* [Work required] Your answer should be an exact copy of every record.

* [Extracted entries]
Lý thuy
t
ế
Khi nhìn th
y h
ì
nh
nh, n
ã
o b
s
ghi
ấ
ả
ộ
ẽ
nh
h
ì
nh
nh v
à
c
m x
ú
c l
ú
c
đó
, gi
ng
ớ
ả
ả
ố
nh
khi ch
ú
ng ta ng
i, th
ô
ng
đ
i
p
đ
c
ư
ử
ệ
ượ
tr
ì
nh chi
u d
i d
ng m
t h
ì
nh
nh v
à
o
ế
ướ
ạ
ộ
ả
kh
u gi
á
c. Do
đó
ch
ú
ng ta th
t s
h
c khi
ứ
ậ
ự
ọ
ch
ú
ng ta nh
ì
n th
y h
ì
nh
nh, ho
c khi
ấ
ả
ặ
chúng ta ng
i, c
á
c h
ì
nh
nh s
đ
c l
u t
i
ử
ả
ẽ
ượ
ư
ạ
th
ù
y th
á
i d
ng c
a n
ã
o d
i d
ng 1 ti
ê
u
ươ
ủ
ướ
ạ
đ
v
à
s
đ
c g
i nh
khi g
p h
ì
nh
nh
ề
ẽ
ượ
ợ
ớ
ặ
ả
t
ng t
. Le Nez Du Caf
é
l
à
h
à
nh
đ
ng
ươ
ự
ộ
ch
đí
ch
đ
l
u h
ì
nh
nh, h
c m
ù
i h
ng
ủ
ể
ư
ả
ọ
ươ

* [Reply]
Lý thuy
t
ế
Khi nhìn th
y h
ì
nh
nh, n
ã
o b
s
ghi
ấ
ả
ộ
ẽ
nh
h
ì
nh
nh v
à
c
m x
ú
c l
ú
c
đó
, gi
ng
ớ
ả
ả
ố
nh
khi ch
ú
ng ta ng
i, th
ô
ng
đ
i
p
đ
c
ư
ử
ệ
ượ
tr
ì
nh chi
u d
i d
ng m
t h
ì
nh
nh v
à
o
ế
ướ
ạ
ộ
ả
kh
u gi
á
c. Do
đó
ch
ú
ng ta th
t s
h
c khi
ứ
ậ
ự
ọ
ch
ú
ng ta nh
ì
n th
y h
ì
nh
nh, ho
c khi
ấ
ả
ặ
chúng ta ng
i, c
á
c h
ì
nh
nh s
đ
c l
u t
i
ử
ả
ẽ
ượ
ư
ạ
th
ù
y th
á
i d
ng c
a n
ã
o d
i d
ng 1 ti
ê
u
ươ
ủ
ướ
ạ
đ
v
à
s
đ
c g
i nh
khi g
p h
ì
nh
nh
ề
ẽ
ượ
ợ
ớ
ặ
ả
t
ng t
. Le Nez Du Caf
é
l
à
h
à
nh
đ
ng
ươ
ự
ộ
ch
đí
ch
đ
l
u h
ì
nh
nh, h
c m
ù
i h
ng
ủ
ể
ư
ả
ọ
ươ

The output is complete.